§ TASK:
Among the entries below, copy only the span from the line containing "[115,530,172,539] 10.0.1.1 ->" through the line containing "[359,186,496,196] [51,204,456,215] have". Do so exactly, and skip the pictures.

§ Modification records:

▬▬▬▬▬▬▬▬▬▬

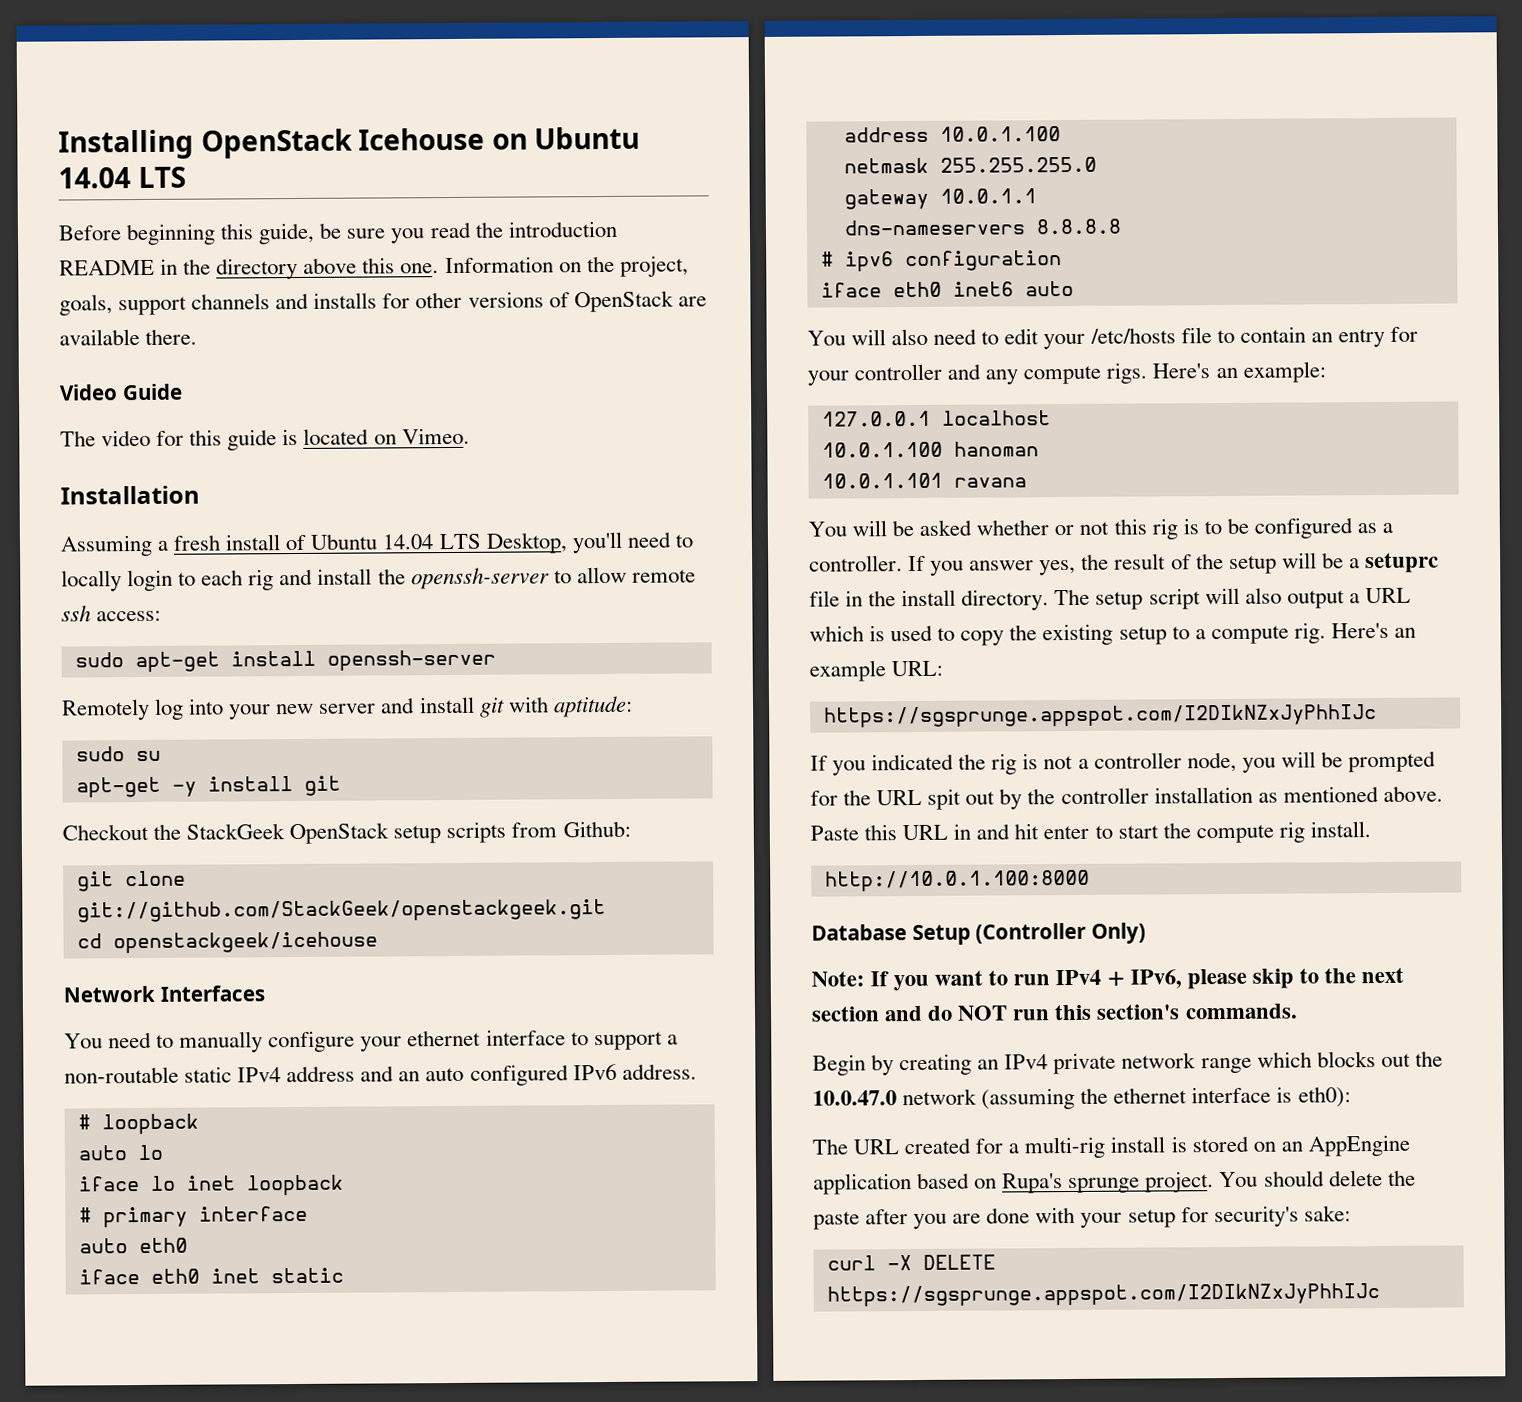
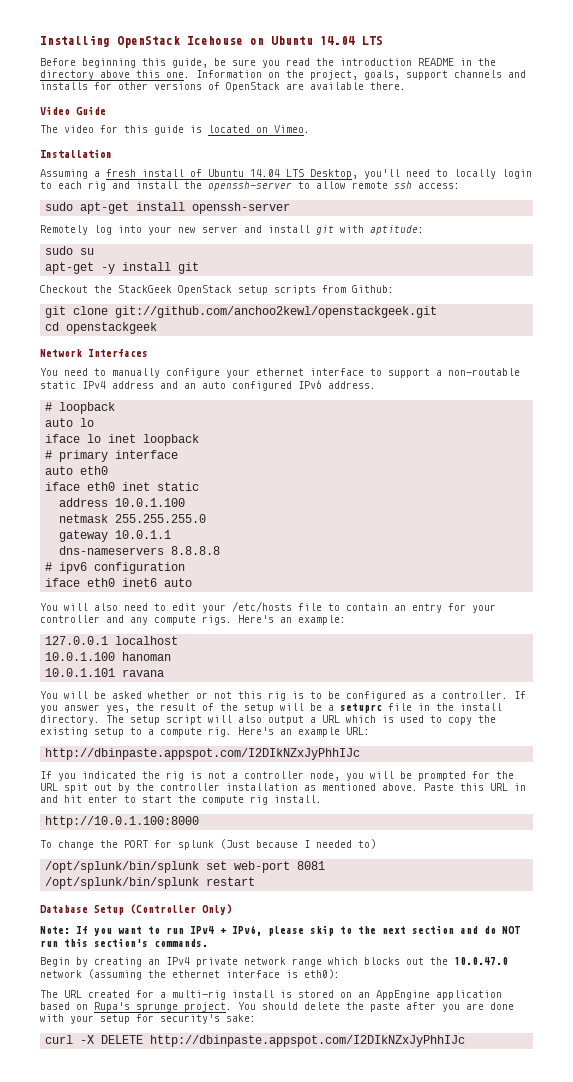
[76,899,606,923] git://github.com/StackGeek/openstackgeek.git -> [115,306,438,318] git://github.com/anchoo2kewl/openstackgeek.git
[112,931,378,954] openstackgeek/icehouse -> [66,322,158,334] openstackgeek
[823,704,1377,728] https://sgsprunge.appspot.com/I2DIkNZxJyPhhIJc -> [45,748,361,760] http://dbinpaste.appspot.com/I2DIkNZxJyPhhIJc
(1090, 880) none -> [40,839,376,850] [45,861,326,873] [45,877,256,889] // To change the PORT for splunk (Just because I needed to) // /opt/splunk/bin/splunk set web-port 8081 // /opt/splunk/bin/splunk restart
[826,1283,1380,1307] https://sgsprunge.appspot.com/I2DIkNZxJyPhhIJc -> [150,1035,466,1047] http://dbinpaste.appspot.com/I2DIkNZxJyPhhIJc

▬▬▬▬▬▬▬▬▬▬

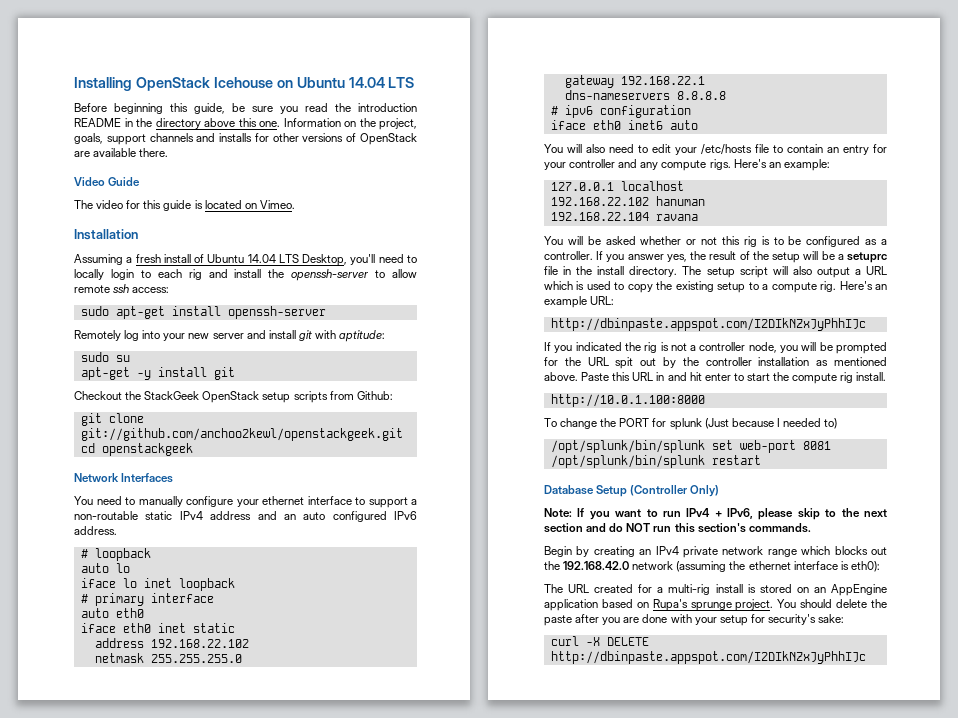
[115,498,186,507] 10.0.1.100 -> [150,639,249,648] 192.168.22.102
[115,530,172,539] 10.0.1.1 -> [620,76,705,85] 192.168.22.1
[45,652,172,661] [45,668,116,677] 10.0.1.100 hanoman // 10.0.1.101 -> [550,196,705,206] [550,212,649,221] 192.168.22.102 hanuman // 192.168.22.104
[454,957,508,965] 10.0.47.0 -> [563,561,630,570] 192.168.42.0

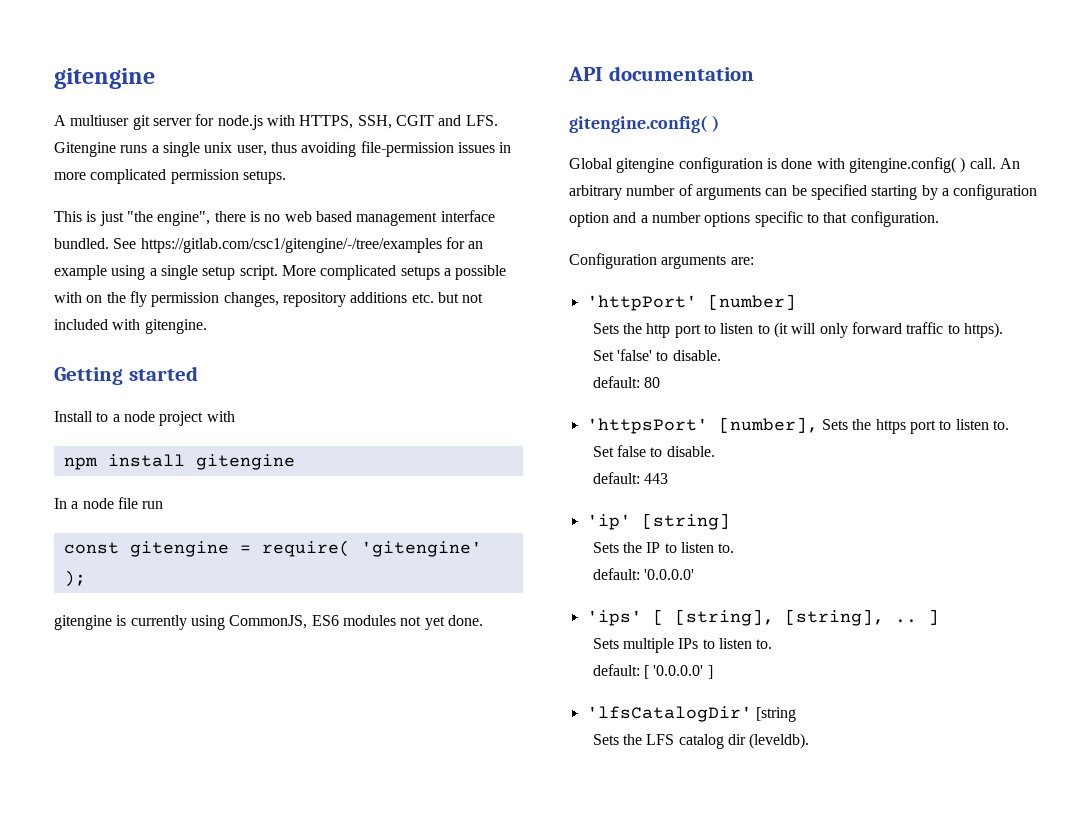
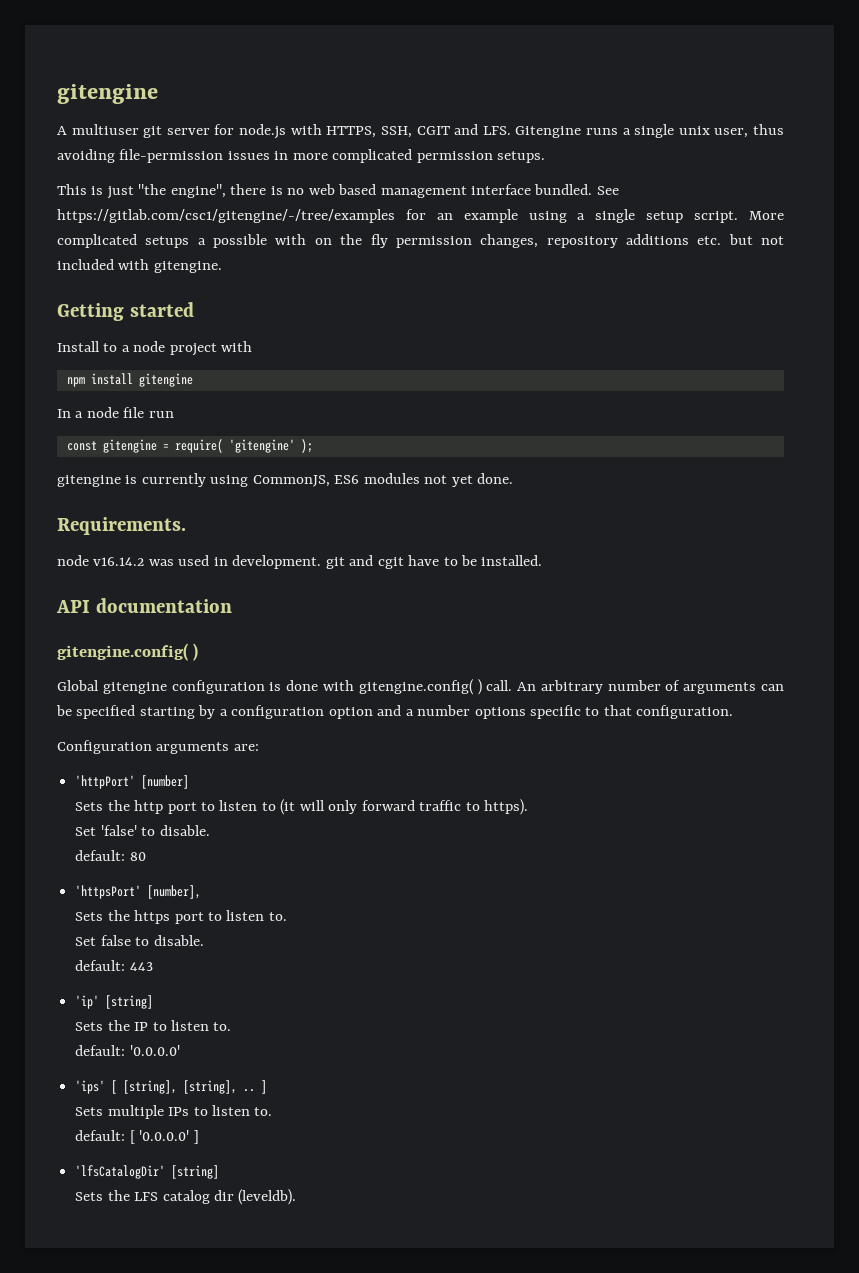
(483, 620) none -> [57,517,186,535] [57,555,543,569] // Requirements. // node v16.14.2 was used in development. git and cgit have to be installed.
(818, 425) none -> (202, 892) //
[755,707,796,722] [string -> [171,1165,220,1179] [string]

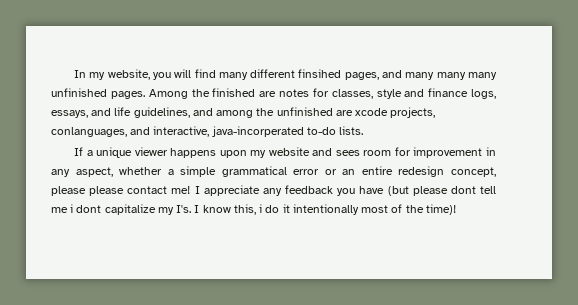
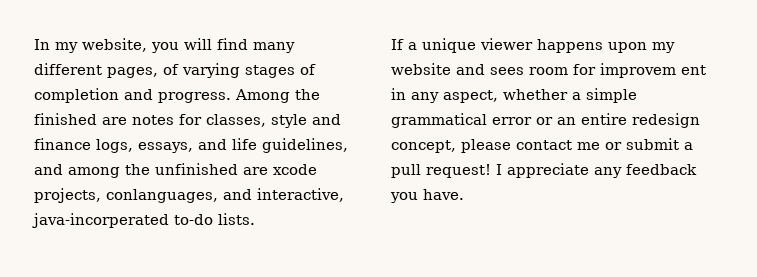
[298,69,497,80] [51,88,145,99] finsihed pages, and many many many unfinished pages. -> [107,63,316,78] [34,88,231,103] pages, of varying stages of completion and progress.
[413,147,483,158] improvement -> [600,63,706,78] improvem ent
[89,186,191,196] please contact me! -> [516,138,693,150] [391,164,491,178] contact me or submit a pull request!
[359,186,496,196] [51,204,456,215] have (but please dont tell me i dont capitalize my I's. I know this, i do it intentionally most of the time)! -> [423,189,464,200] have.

▬▬▬▬▬▬▬▬▬▬

§ SOLUTION TO THE EXERCISE:
[115,530,172,539] 10.0.1.1 -> [620,76,705,85] 192.168.22.1
[45,652,172,661] [45,668,116,677] 10.0.1.100 hanoman // 10.0.1.101 -> [550,196,705,206] [550,212,649,221] 192.168.22.102 hanuman // 192.168.22.104
[454,957,508,965] 10.0.47.0 -> [563,561,630,570] 192.168.42.0

(483, 620) none -> [57,517,186,535] [57,555,543,569] // Requirements. // node v16.14.2 was used in development. git and cgit have to be installed.
(818, 425) none -> (202, 892) //
[755,707,796,722] [string -> [171,1165,220,1179] [string]

[298,69,497,80] [51,88,145,99] finsihed pages, and many many many unfinished pages. -> [107,63,316,78] [34,88,231,103] pages, of varying stages of completion and progress.
[413,147,483,158] improvement -> [600,63,706,78] improvem ent
[89,186,191,196] please contact me! -> [516,138,693,150] [391,164,491,178] contact me or submit a pull request!
[359,186,496,196] [51,204,456,215] have (but please dont tell me i dont capitalize my I's. I know this, i do it intentionally most of the time)! -> [423,189,464,200] have.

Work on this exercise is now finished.